Rimini – Nicht nur Deutschland versinkt im Schnee. Eine starke Kältewelle hat Italien erfasst und dabei für spektakuläre Bilder gesorgt. Wo normalerweise Italien-Urlauber ihre Füße im warmen Sand vergraben, liegt eine dünne weiße Schicht, die Strand und Meer in eine surreale Kulisse verwandelt hat. Genau dieses außergewöhnliche Schauspiel erlebten Bewohner und Touristen der italienischen Adriaküste am Dreikönigstag (6. Januar).
Zeitweise waren rund um Venedig die Strände von Jesolo, Caorle und Bibione weiß. Laut heute.at habe es solche Bilder aus der Region seit 2017 nicht mehr gegeben. In den sozialen Medien wurden Dutzende Bilder und Videos von der schneebedeckten Winterlandschaft veröffentlicht.
Wetter-Chaos in Italien: Schnee in Rimini, Starkregen in Rom
Auch in der Emilia-Romagna lag Schnee. Ein Video zeigt, wie sich ein Mann mit Langlaufskiern am Strand von Rimini vergnügte. Für die Anwohner der Region ist das ein seltener Anblick. „Traumhafte Schneeflocken nur wenige Schritte vom Meer entfernt“, schrieb ein Nutzer bei Facebook.
In Rom dagegen gingen starke Regenfälle nieder.

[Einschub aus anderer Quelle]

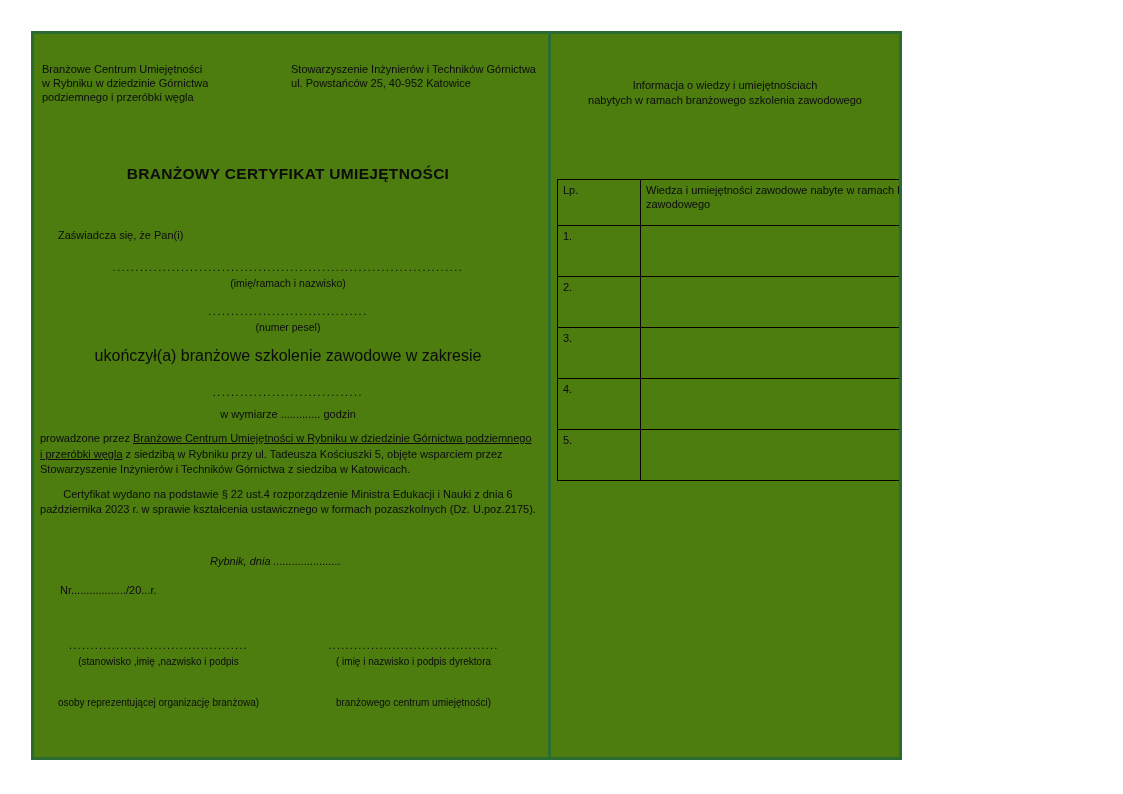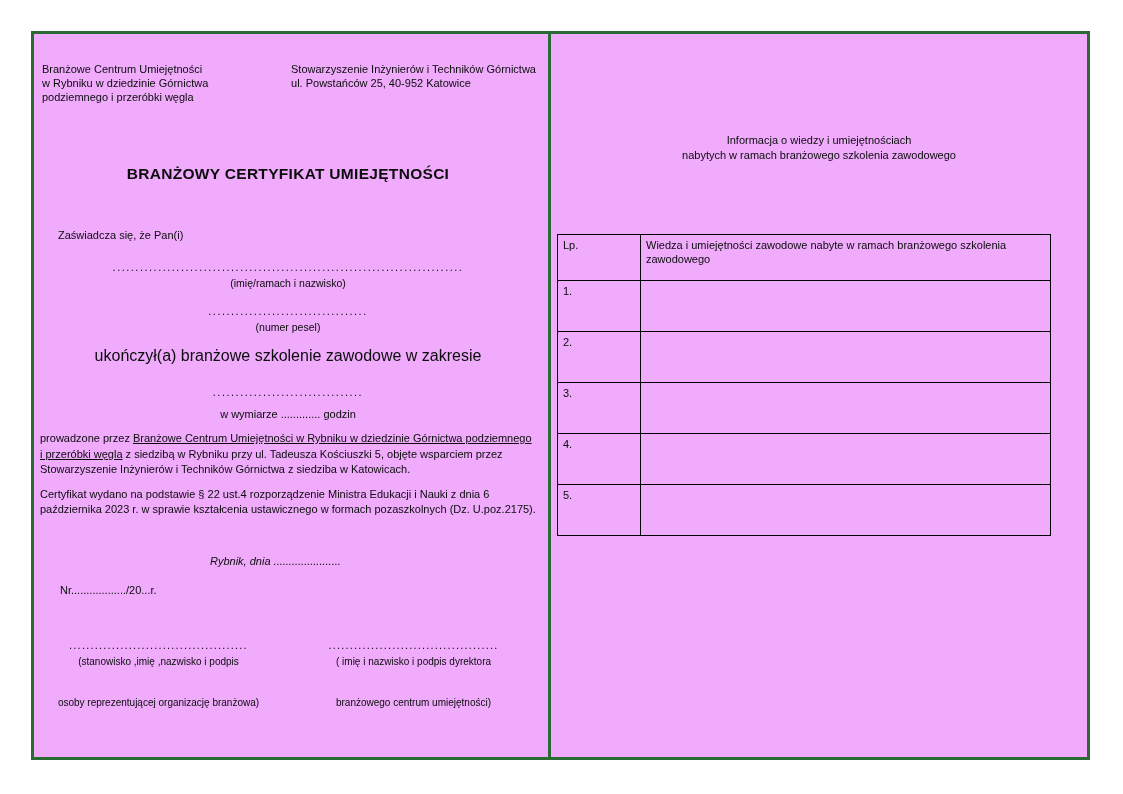"Branżowe Centrum Umiejętności" .sheet { background: #f0abfc -> #4d7c0f; width: 1059px -> 871px }
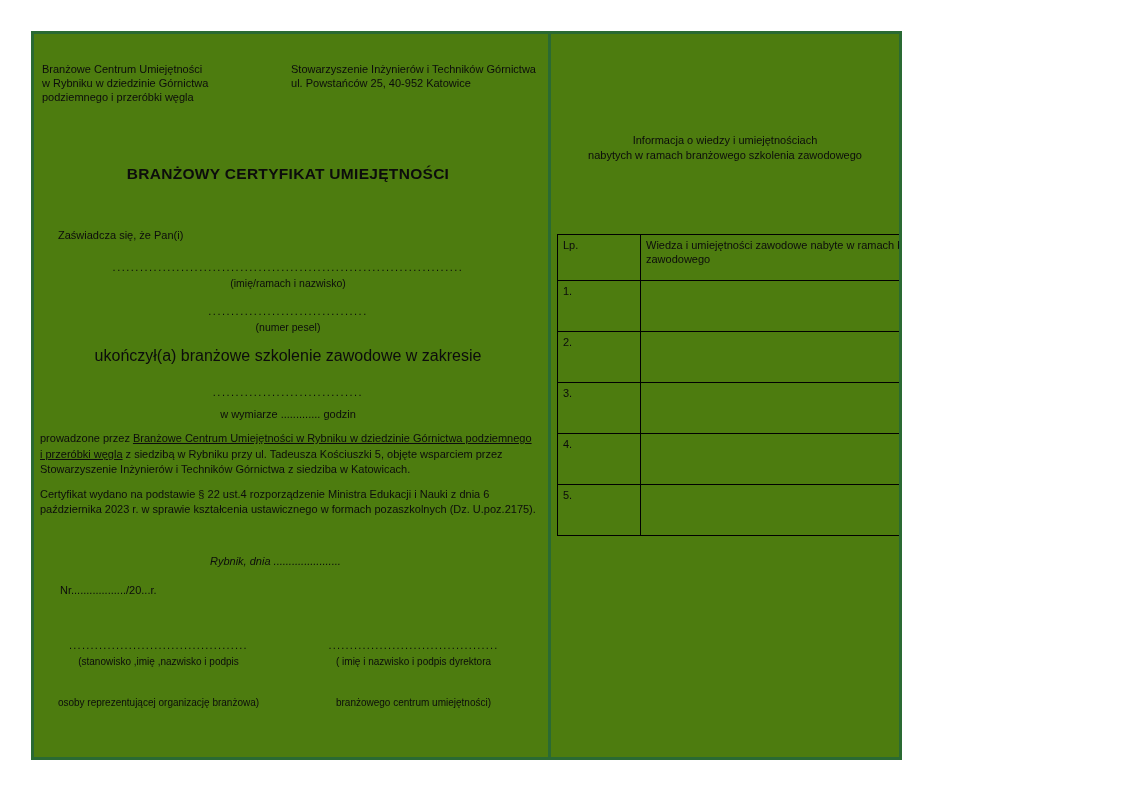"Informacja o wiedzy i umiejętnościach" .info-head { margin-top: 99px -> 44px }
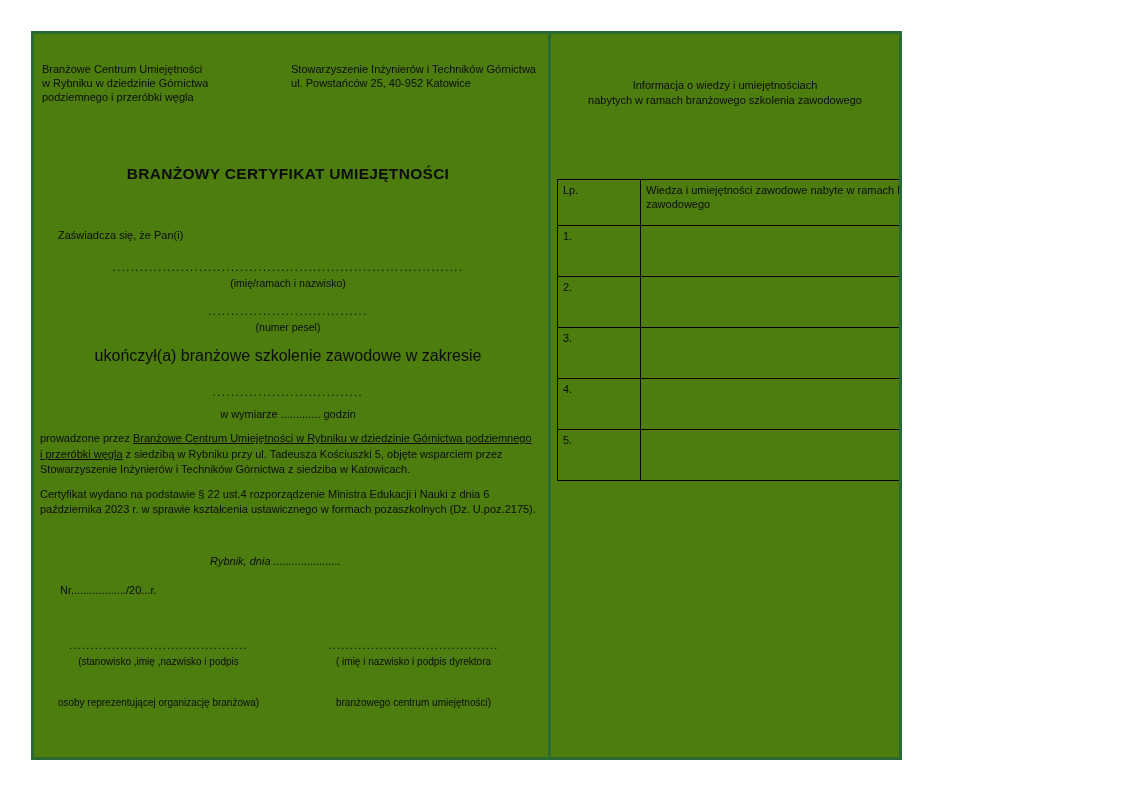"Certyfikat wydano na podstawie §" .para.legal { text-align: none -> center }
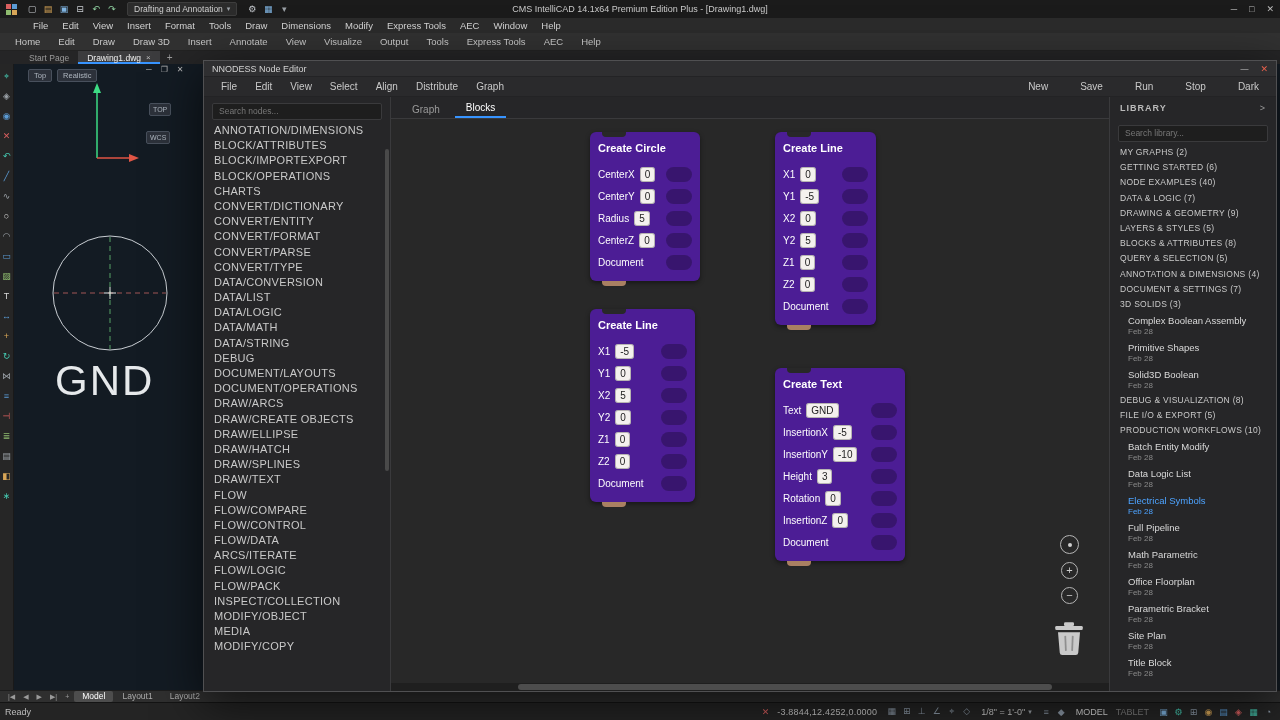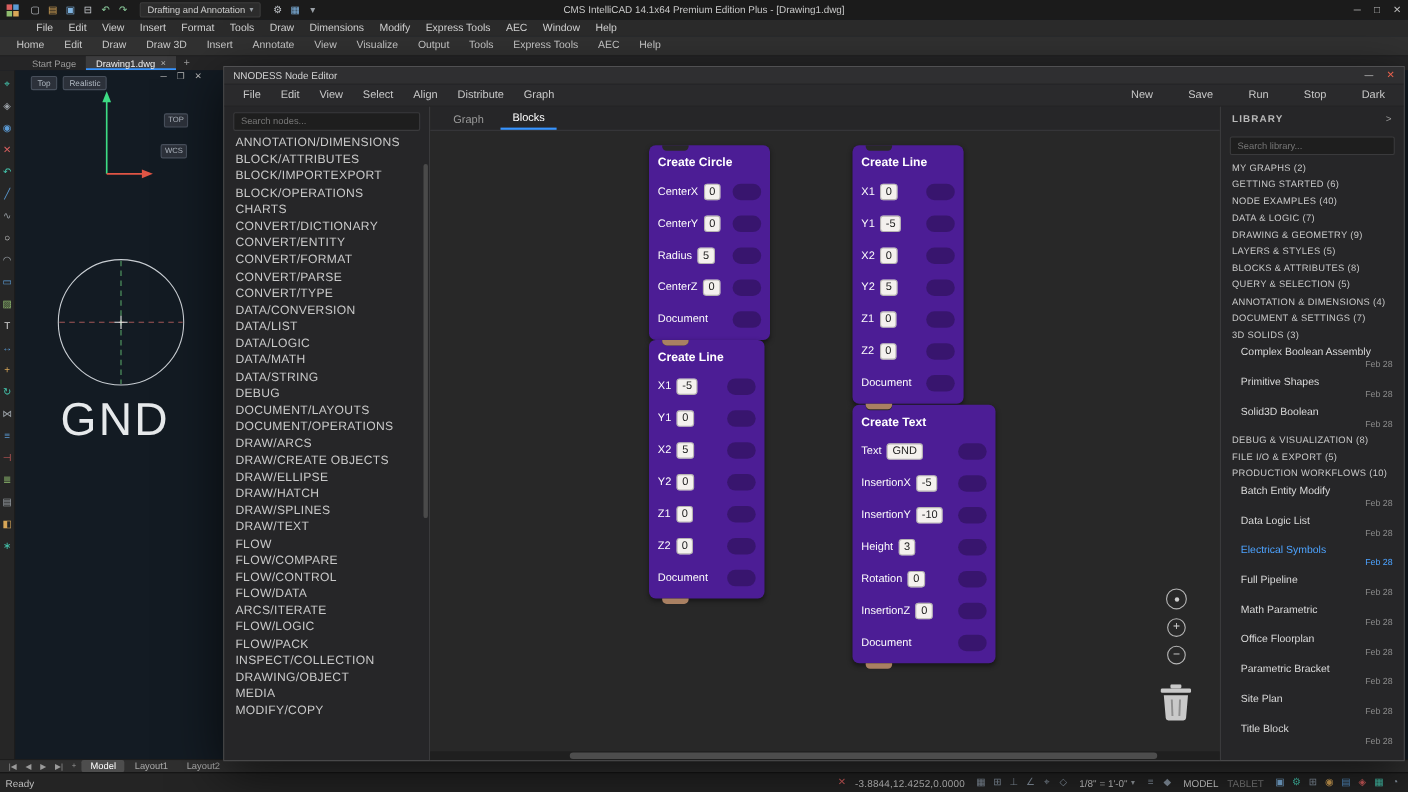"CenterX" .block-rows { gap: 7px -> none }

Laut der italienischen Zeitung Il Messaggero gab es dutzende Einsätze der Feuerwehr in der italienischen Hauptstadt sowie der umliegenden Provinz. Der Aniene trat über die Ufer und überflutete mehrere Stadtteile.
Schulen in Italien wegen Glatteis dicht: Schnee auf dem Vesuv-Gipfel
In Molise an der Adria blieben wegen Glatteisgefahr am Donnerstag (8. Januar) die Schulen geschlossen. In der Toskana und an den Alpenrändern sind weitere Schneefälle zu erwarten. Die Nachrichtenagentur Ansa warnt vor Glatteis. An den Küsten Kalabriens und Siziliens muss dagegen mit Starkregen gerechnet werden. Und auch am Vesuv gab es in diesem Jahr den ersten Schnee. Der aktive Vulkan war bei Temperaturen bis minus acht Grad von einer leichten Schneeschicht bedeckt.
Stürmischer wird es dann am Freitag (9. Januar). Laut Rainews gilt von der Versilia bis zur Insel Elba Unwetterwarnstufe orange. Es drohen Sturmfluten in den Küstenregionen. Zudem sind Schnee bis ins Flachland und Starkregen möglich. Am Freitag soll sich auch das Wetter in Deutschland verschlechtern. (Quellen: heute.at, Il Messaggero, Ansa) (kas)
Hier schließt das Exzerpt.